How to complete this task
Transcribe the records verbatim, from the line containing "НАЛОГИ НА ПРИБЫЛЬ,…" through the line containing "Does the chart contain stacked bars?", including both of those lines.

Source records
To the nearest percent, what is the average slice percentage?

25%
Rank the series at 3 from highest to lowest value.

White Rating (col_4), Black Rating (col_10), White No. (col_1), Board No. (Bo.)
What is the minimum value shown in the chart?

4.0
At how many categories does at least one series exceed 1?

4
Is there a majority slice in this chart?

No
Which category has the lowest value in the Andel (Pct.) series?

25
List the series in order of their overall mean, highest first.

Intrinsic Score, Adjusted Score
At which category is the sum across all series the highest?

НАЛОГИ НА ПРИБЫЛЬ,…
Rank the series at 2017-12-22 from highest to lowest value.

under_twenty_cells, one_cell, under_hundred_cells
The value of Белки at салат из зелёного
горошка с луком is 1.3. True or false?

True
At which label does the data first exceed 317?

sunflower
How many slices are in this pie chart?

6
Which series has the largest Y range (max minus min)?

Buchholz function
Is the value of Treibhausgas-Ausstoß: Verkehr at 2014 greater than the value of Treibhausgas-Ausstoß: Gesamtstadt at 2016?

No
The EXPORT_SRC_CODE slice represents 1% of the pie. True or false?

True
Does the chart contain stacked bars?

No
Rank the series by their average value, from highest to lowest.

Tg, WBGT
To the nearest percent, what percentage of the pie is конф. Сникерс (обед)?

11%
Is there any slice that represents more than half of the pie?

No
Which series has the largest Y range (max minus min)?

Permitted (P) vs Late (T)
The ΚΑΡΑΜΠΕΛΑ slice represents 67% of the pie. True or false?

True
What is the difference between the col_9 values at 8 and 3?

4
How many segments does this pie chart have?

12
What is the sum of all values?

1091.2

Reply
НАЛОГИ НА ПРИБЫЛЬ,…
Rank the series at 2017-12-22 from highest to lowest value.

under_twenty_cells, one_cell, under_hundred_cells
The value of Белки at салат из зелёного
горошка с луком is 1.3. True or false?

True
At which label does the data first exceed 317?

sunflower
How many slices are in this pie chart?

6
Which series has the largest Y range (max minus min)?

Buchholz function
Is the value of Treibhausgas-Ausstoß: Verkehr at 2014 greater than the value of Treibhausgas-Ausstoß: Gesamtstadt at 2016?

No
The EXPORT_SRC_CODE slice represents 1% of the pie. True or false?

True
Does the chart contain stacked bars?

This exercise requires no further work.